Extracted page text data -
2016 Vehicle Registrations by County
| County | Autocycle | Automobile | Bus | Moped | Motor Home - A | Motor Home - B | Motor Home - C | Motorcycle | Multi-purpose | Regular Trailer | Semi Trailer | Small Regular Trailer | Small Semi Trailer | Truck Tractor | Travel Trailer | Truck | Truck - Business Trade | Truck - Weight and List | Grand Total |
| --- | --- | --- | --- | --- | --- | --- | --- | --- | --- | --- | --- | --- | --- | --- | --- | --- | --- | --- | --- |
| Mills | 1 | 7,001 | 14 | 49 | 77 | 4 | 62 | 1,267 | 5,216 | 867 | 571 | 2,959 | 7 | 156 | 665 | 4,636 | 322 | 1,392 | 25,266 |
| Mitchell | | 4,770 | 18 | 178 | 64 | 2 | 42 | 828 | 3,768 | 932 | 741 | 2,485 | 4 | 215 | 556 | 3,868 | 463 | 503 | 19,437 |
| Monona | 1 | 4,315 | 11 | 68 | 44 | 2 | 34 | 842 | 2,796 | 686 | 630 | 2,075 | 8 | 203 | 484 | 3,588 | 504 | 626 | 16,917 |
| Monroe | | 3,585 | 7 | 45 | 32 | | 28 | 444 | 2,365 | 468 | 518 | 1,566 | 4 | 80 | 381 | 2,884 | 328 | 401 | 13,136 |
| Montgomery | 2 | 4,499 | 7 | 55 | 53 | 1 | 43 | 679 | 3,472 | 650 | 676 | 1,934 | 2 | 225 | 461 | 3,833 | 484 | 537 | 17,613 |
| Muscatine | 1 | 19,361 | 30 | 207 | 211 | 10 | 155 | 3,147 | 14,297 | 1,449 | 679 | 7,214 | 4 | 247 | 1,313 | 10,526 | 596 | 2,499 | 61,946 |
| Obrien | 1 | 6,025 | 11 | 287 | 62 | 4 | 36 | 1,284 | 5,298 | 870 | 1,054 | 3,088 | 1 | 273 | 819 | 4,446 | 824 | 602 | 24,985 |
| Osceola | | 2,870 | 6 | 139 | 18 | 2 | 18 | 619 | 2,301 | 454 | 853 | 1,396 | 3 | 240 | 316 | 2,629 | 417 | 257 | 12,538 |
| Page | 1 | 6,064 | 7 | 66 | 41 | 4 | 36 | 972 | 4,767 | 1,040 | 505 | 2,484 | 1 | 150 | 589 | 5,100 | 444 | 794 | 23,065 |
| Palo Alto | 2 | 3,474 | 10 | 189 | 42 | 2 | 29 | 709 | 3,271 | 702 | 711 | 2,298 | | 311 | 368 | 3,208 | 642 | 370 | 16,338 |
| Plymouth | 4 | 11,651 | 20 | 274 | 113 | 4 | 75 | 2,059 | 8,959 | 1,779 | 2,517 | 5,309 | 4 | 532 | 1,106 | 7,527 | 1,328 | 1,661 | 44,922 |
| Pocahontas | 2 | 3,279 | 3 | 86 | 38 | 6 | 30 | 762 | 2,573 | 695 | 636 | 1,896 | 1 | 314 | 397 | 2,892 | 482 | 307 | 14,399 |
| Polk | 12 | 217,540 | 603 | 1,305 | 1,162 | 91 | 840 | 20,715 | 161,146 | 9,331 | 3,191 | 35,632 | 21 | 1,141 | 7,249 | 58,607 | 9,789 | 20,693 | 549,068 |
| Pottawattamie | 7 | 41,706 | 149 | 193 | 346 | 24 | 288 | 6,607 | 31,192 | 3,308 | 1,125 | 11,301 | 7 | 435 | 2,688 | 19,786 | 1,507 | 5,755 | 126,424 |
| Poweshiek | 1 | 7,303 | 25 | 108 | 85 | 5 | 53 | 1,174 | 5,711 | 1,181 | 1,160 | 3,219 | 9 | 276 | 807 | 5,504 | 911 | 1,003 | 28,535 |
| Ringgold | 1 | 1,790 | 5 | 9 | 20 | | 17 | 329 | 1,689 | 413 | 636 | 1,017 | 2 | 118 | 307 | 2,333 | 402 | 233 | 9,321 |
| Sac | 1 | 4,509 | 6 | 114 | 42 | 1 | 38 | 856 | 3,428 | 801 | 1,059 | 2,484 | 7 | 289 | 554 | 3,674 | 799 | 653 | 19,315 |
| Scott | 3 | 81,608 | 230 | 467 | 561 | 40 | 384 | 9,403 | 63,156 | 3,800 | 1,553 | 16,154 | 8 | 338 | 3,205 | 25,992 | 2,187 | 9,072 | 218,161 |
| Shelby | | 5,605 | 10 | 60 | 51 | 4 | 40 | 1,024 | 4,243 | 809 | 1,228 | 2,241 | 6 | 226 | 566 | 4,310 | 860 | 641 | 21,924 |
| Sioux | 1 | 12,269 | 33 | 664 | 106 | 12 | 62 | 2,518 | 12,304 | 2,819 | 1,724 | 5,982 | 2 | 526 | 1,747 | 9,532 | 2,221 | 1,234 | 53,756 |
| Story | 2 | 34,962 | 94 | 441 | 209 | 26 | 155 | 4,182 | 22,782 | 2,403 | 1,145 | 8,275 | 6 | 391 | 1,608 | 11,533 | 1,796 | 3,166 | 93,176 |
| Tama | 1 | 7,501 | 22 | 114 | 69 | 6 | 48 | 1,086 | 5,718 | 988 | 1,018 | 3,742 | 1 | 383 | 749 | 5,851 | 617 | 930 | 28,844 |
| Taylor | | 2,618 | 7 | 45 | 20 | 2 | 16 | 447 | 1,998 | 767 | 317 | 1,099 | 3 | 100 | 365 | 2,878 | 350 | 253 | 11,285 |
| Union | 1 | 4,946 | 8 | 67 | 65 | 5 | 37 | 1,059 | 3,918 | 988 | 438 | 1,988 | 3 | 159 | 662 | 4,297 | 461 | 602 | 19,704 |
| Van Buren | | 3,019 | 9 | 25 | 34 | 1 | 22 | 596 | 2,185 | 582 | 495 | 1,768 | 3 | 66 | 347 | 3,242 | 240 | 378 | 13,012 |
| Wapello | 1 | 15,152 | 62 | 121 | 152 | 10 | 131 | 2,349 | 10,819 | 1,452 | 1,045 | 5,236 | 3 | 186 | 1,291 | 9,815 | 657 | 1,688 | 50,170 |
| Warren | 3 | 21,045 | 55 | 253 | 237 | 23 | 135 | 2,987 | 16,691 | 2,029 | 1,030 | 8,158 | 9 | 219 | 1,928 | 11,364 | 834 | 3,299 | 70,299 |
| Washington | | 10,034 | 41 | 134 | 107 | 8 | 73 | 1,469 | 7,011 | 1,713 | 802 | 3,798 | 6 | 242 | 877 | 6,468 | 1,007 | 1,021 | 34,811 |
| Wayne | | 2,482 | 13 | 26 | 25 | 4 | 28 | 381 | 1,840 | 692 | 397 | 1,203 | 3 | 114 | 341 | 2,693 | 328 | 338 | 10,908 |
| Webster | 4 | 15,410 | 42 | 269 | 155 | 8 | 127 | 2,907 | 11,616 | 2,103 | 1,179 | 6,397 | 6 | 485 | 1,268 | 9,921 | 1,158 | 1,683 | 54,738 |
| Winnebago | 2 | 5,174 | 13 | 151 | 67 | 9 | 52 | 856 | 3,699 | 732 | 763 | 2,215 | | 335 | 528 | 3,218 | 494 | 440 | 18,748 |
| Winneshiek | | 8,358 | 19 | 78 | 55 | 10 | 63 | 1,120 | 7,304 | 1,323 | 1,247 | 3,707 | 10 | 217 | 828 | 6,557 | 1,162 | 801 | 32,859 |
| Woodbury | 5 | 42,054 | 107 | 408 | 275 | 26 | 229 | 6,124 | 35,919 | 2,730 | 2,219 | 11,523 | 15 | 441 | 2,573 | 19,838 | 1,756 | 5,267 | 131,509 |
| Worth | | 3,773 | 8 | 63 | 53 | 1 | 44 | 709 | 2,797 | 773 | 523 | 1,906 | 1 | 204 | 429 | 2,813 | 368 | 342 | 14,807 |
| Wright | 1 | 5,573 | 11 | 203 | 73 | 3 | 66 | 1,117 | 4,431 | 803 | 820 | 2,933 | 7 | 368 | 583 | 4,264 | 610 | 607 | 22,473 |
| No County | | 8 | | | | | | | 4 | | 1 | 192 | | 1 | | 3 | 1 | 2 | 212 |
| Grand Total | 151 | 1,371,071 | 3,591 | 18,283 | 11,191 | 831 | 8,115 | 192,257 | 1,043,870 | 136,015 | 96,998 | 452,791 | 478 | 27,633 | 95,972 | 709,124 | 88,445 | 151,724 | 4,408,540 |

PROBLEM STATEMENT - Extract exactly the leading lines of the data, stopping at and including the line with "List | Grand Total |".

ANSWER SECTION -
2016 Vehicle Registrations by County
| County | Autocycle | Automobile | Bus | Moped | Motor Home - A | Motor Home - B | Motor Home - C | Motorcycle | Multi-purpose | Regular Trailer | Semi Trailer | Small Regular Trailer | Small Semi Trailer | Truck Tractor | Travel Trailer | Truck | Truck - Business Trade | Truck - Weight and List | Grand Total |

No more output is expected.